Task details> Go through the records and show each line where the word "find" occurs.

Extracted information>

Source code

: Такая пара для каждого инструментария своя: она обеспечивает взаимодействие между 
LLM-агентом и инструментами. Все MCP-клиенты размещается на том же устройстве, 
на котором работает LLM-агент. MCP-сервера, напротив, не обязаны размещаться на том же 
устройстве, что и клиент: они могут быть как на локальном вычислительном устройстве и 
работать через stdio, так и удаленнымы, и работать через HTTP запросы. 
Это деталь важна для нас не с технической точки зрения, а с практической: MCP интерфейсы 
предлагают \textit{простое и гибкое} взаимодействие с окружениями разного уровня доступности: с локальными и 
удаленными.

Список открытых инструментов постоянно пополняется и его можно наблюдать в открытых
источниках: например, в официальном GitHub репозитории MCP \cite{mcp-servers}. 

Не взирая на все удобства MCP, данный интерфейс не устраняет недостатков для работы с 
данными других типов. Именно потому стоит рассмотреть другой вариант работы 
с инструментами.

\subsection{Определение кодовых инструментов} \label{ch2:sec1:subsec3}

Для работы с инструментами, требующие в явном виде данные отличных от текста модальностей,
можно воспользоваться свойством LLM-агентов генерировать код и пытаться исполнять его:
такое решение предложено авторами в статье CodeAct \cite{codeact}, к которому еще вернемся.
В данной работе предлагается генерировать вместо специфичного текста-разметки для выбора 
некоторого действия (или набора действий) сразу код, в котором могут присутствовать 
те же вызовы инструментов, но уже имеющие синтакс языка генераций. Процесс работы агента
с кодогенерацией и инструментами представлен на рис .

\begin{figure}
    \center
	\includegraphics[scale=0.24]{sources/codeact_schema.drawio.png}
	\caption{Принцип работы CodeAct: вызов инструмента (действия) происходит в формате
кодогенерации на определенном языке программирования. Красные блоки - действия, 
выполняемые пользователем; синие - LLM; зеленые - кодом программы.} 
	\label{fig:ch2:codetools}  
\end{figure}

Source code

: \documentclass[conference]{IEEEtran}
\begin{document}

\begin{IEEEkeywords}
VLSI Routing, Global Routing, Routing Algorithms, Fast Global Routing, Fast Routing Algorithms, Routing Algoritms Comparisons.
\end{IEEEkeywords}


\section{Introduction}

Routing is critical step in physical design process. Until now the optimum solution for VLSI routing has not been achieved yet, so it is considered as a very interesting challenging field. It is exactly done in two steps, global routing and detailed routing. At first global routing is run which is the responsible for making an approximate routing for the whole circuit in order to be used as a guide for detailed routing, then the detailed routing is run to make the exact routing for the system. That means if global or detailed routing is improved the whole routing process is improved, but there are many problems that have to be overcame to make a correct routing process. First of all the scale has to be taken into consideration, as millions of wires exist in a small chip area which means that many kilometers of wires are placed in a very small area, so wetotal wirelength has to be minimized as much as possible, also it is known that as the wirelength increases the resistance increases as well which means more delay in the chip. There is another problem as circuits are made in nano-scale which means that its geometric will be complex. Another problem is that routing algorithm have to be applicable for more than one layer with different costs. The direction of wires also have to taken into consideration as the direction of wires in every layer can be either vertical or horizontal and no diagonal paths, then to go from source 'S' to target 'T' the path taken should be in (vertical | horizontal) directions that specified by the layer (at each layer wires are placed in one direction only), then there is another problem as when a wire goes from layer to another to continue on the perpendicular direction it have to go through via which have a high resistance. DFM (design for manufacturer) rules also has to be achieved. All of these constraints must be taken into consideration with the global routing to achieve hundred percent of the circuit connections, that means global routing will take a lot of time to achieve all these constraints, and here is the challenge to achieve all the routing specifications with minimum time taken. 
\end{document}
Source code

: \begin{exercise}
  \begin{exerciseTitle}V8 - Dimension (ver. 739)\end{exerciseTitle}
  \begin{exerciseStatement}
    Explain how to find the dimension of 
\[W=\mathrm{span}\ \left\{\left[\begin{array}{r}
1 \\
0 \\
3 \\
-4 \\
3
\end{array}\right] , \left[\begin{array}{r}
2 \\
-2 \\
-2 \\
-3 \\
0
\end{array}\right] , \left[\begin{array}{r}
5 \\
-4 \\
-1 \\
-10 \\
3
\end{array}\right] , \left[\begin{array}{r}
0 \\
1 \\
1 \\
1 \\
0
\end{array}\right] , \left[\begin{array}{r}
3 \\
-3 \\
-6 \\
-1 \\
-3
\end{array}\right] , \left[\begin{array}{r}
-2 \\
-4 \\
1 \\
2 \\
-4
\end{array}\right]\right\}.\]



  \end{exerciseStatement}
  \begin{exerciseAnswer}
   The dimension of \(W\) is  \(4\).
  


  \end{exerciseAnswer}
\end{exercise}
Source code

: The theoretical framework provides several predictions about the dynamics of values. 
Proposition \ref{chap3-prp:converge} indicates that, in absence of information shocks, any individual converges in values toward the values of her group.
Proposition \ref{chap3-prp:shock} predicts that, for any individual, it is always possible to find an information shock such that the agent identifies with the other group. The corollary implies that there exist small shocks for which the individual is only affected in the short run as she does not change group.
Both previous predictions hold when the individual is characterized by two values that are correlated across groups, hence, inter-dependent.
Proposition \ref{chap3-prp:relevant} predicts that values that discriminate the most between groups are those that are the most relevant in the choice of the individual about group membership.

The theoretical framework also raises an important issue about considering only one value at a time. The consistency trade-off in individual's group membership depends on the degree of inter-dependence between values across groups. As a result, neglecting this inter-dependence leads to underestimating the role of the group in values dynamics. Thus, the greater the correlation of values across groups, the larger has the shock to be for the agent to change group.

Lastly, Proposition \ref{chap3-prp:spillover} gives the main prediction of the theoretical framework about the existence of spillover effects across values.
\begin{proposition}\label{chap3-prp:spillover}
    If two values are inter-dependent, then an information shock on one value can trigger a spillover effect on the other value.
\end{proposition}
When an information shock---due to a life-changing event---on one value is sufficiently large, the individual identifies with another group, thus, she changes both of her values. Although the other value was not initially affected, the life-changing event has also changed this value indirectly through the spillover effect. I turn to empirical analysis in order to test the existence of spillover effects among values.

Expected output>
    Explain how to find the dimension of 
Proposition \ref{chap3-prp:shock} predicts that, for any individual, it is always possible to find an information shock such that the agent identifies with the other group. The corollary implies that there exist small shocks for which the individual is only affected in the short run as she does not change group.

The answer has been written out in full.